The date or date range that media file was created (not uploaded to the website) is a good starting point. If the file was significantly altered at a later date, that date should also be included.

If the full date is unknown, month and year (YYYY-MM) or just year (YYYY) may be used.

Type

The nature or genre of the content of the resource. Type includes terms describing general categories, functions, genres, or aggregation levels for content. Recommended best practice is to select a value from a the list below.

  • Text

  • Image

  • Sound

  • Video

  • Catalogue

Note

This field doesn’t describe the format of a digital image, only that the item is a digital image.

Note

If you are describing a catalog of a an exhibition which contains images and descriptions of the works, you might want to include both Text and Image types.

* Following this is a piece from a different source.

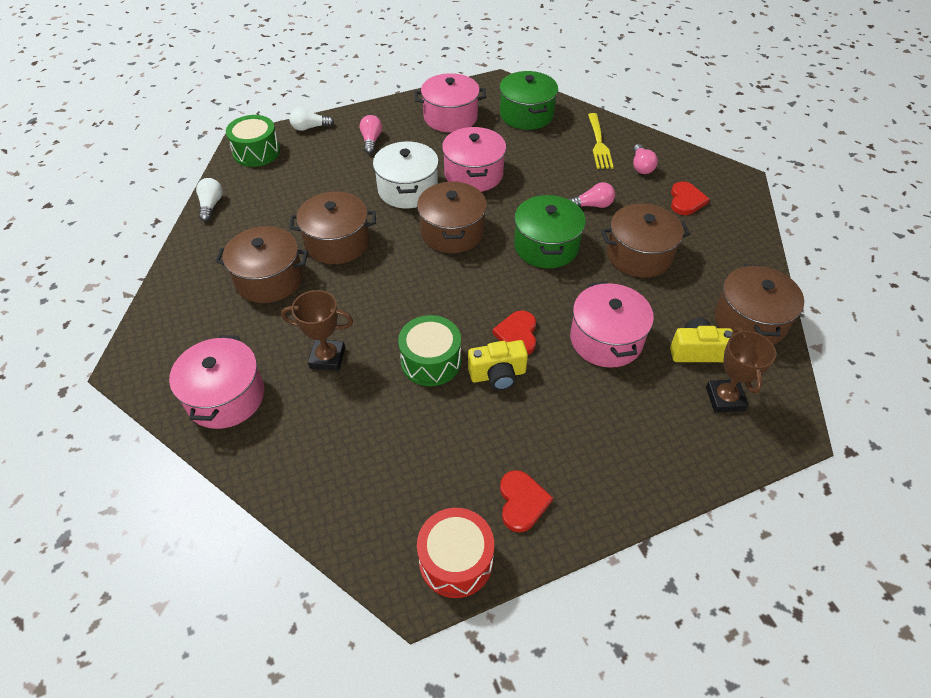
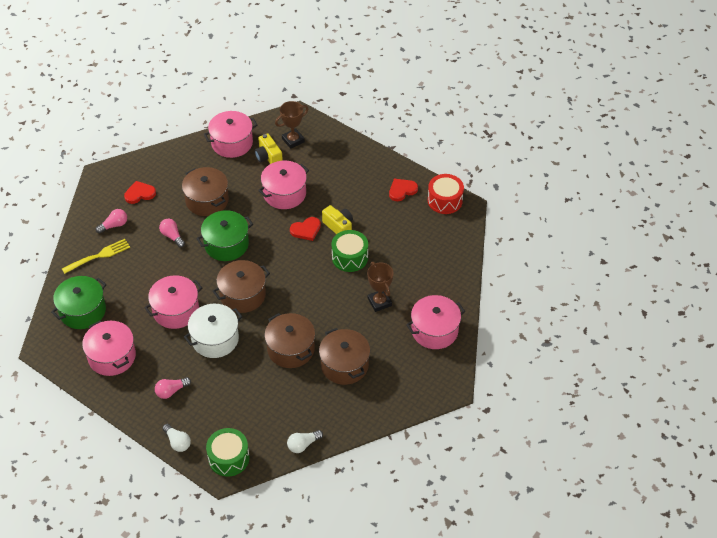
camera: 120 degrees left, 0 degrees up
(749, 321) = (232, 143): brown pot -> pink pot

If the resource is composed of multiple mixed types then multiple or repeated Type elements should be used to describe the main components.

Format

The physical or digital manifestation of the resource. Typically, Format may include the media-type or dimensions of the resource. Examples of dimensions include size and duration. Format may be used to determine the software, hardware or other equipment needed to display or operate the resource.

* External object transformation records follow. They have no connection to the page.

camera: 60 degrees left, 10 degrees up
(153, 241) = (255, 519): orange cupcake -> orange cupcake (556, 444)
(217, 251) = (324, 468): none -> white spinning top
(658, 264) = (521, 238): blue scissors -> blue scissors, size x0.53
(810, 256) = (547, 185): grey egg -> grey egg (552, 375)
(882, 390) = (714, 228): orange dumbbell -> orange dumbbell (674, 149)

In addition to the specific physical or electronic media format, information concerning the size of a resource may be included in the content of the Format element if available. In resource discovery size, extent or medium of the resource might be used as a criterion to select resources of interest, since a user may need to evaluate whether they can make use of the resource within the infrastructure available to them.

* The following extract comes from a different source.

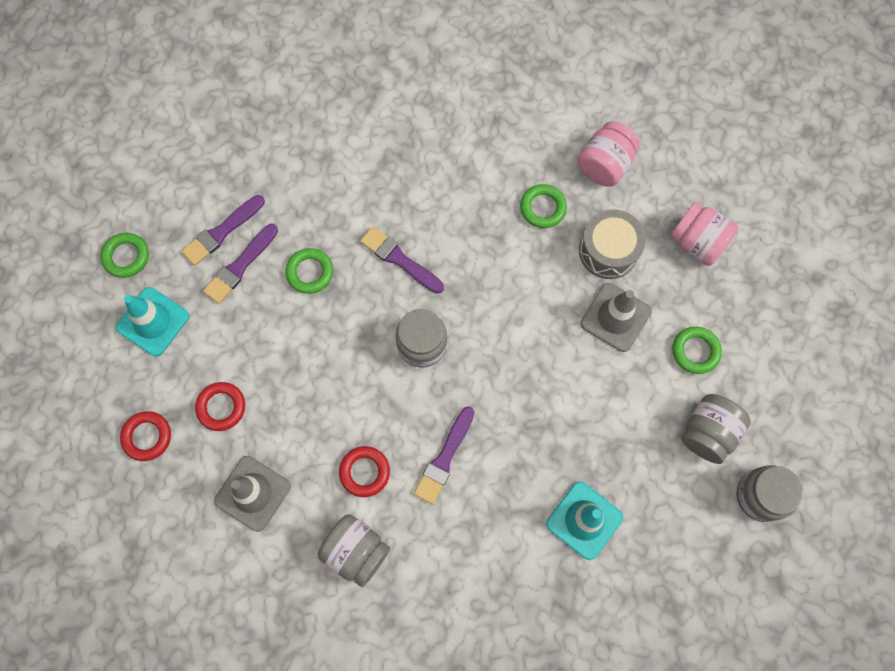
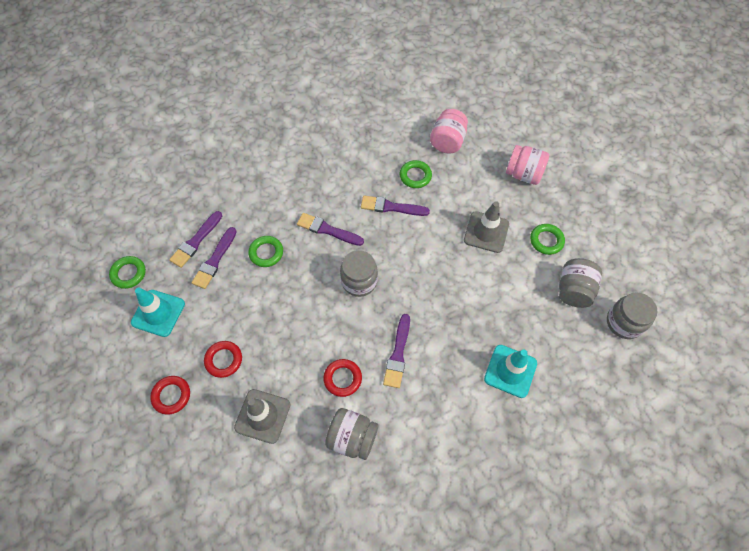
camera: 15 degrees left, 10 degrees down
(495, 247) = (391, 207): none -> purple brush
(608, 251) = (467, 192): grey drum -> none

When more than one category of format information is included in a single record, they should go in separate iterations of the element.

Note

The application will attempt to create Format entries when a media file is uploaded. You can add additional entries if needed.

Identifier

An unambiguous reference to the resource within a given context.

This element can also be used for local identifiers (e.g. ID numbers or call numbers) assigned by the Creator of the resource to apply to a particular item. It should not be used for identification of the metadata record itself.

Note

The application will fill in the identifier with the original name of the file as it was uploaded.

Source

A Reference to a resource from which the present resource is derived. The present resource may be derived from the Source resource in whole or part.

Note

This element doesn’t describe how the item was acquired. It isn’t likely to be used for original works of art.

Language

A language of the intellectual content of the resource. Either a coded value or text string can be represented here. If the content is in more than one language, the element may be repeated. Examples include “en” for English, or “Primarily English, with some abstracts also in French.”

Relation

A reference to a related resource. Relationships may be expressed reciprocally (if the resources on both ends of the relationship are being described) or in one direction only. If text is used instead of identifying numbers, the reference should be appropriately specific. For instance, a formal bibliographic citation might be used to point users to a particular resource.

Coverage

The extent or scope of the content of the resource. Coverage will typically include a location (a place name or geographic co-ordinates), time period (a period label, date, or date range) or jurisdiction (such as a named administrative entity).

Where appropriate, named places or time periods should be used in preference to numeric identifiers such as sets of co-ordinates or date ranges.

Whether this element is used for spatial or temporal information, care should be taken to provide consistent information that can be interpreted by human users. For most applications, place names or coverage dates might be most useful.

Rights

Information about rights held in and over the resource. Typically a Rights element will contain a rights management statement for the resource, or reference a service providing such information.

The Rights element may be used for either a textual statement or a URL pointing to a rights statement, or a combination, when a brief statement and a more lengthy one are available.